One of the festival's better-quality films, "Walking On The Sky," is a drama of six friends trying to find the cause of a friend's sudden suicide by reading his diary.

Other films include "Trans-American Killer," a local slasher film that offers plenty of strippers, sex and blood. It was filmed mostly in Las Vegas and stars a mostly Las Vegas cast (including a cameo by local band the Vermin).

On the opposite end of the spectrum, Michael Charboneau's self-described "family values film with a Christian overtone," shot in the state of Washington, shows a young girl searching for her father.

"I basically wrote the film for my children because there really isn't anything out there for them to see," Charboneau said. "I just wanted a nice film you could take the family to."

Charboneau started writing the film three years ago and modeled the main character after his own 12-year-old daughter.

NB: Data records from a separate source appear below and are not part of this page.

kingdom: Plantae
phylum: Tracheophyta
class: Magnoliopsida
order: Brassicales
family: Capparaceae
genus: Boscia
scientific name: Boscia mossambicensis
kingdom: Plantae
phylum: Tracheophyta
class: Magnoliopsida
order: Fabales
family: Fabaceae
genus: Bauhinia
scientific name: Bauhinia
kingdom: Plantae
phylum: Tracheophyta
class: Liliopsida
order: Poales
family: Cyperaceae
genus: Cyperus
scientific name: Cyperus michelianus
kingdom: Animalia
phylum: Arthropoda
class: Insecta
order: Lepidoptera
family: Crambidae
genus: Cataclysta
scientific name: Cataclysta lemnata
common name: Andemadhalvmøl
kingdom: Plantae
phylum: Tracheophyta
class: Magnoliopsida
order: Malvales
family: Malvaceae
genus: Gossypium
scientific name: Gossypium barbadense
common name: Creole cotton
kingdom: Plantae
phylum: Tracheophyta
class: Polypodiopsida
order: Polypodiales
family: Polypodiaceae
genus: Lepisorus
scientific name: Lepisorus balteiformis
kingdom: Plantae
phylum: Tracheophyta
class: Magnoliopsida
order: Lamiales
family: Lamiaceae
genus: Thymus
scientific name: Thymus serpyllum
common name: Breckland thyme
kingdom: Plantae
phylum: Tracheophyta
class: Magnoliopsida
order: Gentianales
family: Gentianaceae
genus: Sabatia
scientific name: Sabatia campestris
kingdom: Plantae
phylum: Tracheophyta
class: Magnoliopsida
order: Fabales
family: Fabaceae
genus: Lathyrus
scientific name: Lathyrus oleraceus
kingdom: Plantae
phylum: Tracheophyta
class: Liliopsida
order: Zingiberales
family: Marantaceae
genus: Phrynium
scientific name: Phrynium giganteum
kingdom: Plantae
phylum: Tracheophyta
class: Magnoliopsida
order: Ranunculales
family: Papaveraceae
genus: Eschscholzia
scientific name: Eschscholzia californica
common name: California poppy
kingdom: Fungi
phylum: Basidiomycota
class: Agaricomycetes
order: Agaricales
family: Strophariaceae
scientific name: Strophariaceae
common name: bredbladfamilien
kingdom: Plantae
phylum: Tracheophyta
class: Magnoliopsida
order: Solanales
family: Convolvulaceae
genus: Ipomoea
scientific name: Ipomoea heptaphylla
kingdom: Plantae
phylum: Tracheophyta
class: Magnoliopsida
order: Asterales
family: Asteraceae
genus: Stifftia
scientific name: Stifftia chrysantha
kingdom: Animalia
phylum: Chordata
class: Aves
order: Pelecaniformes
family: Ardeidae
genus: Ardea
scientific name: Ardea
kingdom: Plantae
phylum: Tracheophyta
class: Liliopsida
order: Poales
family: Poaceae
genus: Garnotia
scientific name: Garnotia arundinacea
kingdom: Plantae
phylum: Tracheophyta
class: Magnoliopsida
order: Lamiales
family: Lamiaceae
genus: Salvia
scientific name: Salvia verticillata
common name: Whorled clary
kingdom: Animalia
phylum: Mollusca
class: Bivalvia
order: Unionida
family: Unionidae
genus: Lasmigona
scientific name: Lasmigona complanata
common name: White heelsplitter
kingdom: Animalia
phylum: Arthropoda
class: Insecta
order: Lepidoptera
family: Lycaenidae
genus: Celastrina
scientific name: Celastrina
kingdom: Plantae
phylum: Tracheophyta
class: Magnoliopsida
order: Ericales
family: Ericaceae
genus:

He's shown the film in theaters in Washington State and Oregon.

Regarding his effort to shop a Christian-themed film, Charboneau said, "It's a very tough market to find. Probably my market is going to be direct-to-video or cable publication."

No blockbusters have come from the festival. Its most commercially successful films, which mainly went to video or cable, include, "Jane Doe," starring Calista Flockhart, and "The Smokers," a drama about three rebellious teenage girls at a Wisconsin boarding school.

Alson's own ITN Distribution company, which is one of his many projects (including the company's magazine, Independent Film Quarterly), has taken in some films. "Trans-American Killer" is one of them. The movie is expected to hit video stores nationwide in January.

Local filmmaker Joanie Spina says she isn't looking for anything other than an audience for her 19-minute documentary, "Born to Die," which explores the overpopulation of discarded pets in Las Vegas.

Spina follows Heaven Can Wait Sanctuary and the Las Vegas Valley Humane Society in their efforts to spay and neuter cats in low-income areas while using a mobile veterinary van and volunteers who trap the animals to get them fixed.

Often the groups partner with trailer parks where feral cats are abundant.

"The majority of the problem comes from lower-income areas," Spina said. "They don't have the money to spay and neuter. We have these groups in town who go into these areas with a mobile vet."

Probably the film's most heart-wrenching section is when Spina interviews euthanasia technicians at Dewey Animal Shelter, which euthanizes dozens of animals a day.

"You can't imagine what it's like to be the person who does that," Spina said. "They have that sadness and that guilt and the public pointing fingers saying, 'How could you do that?' when someone has to do that.' "

"It was hard to be there, hard to edit."

Other local efforts include student films from the Community College of Southern Nevada's Videography and Film Program.